Dans une de leurs pattes, les dragons tiennent une boule. Ça ne vous rappelle rien ? ドラゴンボール (doragonbouru), mais oui Dragon Ball bien entendu. Les sept boules de cristal qui lorsqu’elles sont réunies en un même lieu et qu’on prononce correctement la formule magique, font apparaître Shenron, le dieu des dragons. Il exauce un vœu et un seul de celui qui l’a invoqué.
ドラゴンボール
Doragonbouru – boule de dragon.
Vous aurez évidemment remarqué que ドラゴンボール s’écrit en Katana, ce qui indique qu’il s’agit de mots provenant d’un langue étrangère. On pourrait probablement l’écrire en kanji, quelque chose comme 竜玉. Mais j’entends déjà Takachi me dire : « In this country we don’t say this ». Au Japon Dragonball se dit « doragonbouru », un point c’est tout, ça fait plus américain.
竜玉
Ryutama – boule de dragon.
Yuri et Hiro ne savent pas pourquoi les dragons ont des boules souvent lumineuses dans leurs pattes, mais j’ai trouvé l’explication depuis. En Chine, ces boules appelées des « perles de feu » ou des « bijoux de feu » symbolisent plusieurs choses et sont en fait pourchassées par les dragons.
Tout d’abord, la sagesse et le savoir. En les attrapant, le dragon apprend et devient plus sage.
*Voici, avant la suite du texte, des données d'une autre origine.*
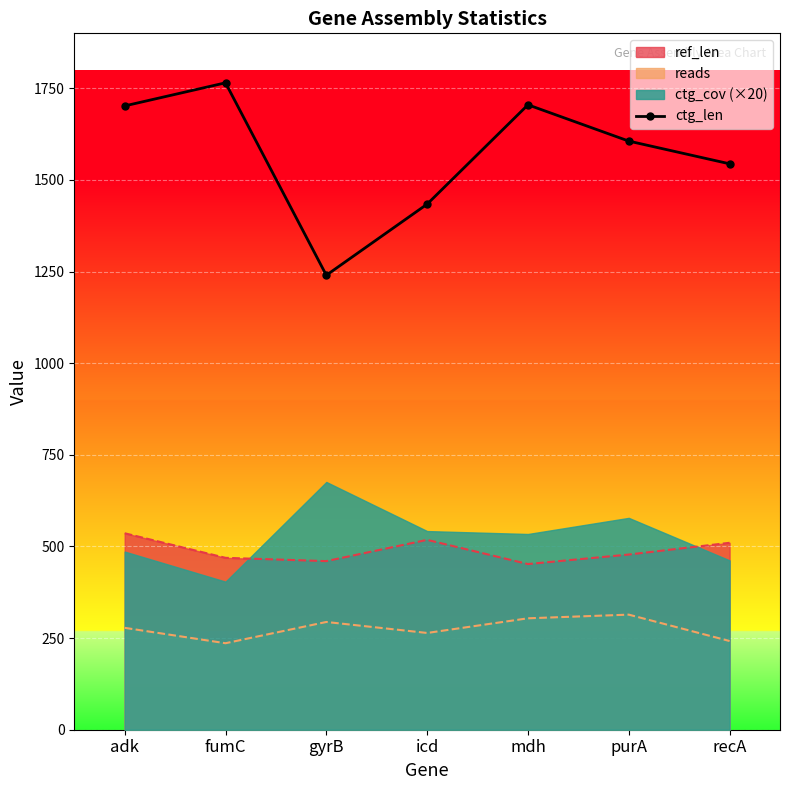

True or false: ctg_len and reads cross at least once.

False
C’est aussi un symbole de puissance et de bonne fortune.
Ensuite, l’immortalité. En chassant les perles de feu le dragon cherche la vie éternelle ou simplement le passage à un état supérieur.
Certaines traditions y voient aussi la volonté de réunir le Ying et le Yang. Un dragon, le plus souvent associé au Yang masculin, peut trouver l’équilibre et l’harmonie en capturant une perle de feu Ying.
L’auteur de Doragonbouru, Toriyama Akiya, malheureusement décédé le 1er mars 2024, s’est bien entendu inspiré de ces mythes pour créer sa série manga devenue légendaire. Le nombre de mangas vendus est estimé à plus de 420 millions d’exemplaires. Il a dû à coup sûr réunir les sept boules de cristal et prononcer la formule magique lui permettant de faire le vœu auprès de Shenron de devenir le plus grand mangaka du monde. J’espère que les dieux dragons l’ont accueilli dans leur univers pour qu’il se repose après voir tant travaillé pour faire le bonheur de tant de lecteurs dans le monde.
Pendant ces deux heures de rencontre avec Yuri et Hiro, les dieux dragons nous ont inspirés, protégés et rendus optimistes pour l’avenir. Mes deux amis projettent de venir quelques jours en Europe en septembre, j’ai bien entendu promis de les documenter, de les aider du mieux possible. Yuri s’exclame : « ce serait génial si tu pouvais venir avec nous ». Je m’en remets aux dieux dragons pour rendre cela possible.
Dès que nous nous quittons la pluie se met à tomber, les quatre dragons cardinaux n’ont pas pu retenir les éléments plus longtemps, ils ont d’autre tâches, d’autres vœux à exaucer, d’autres amis qui se retrouvent à protéger.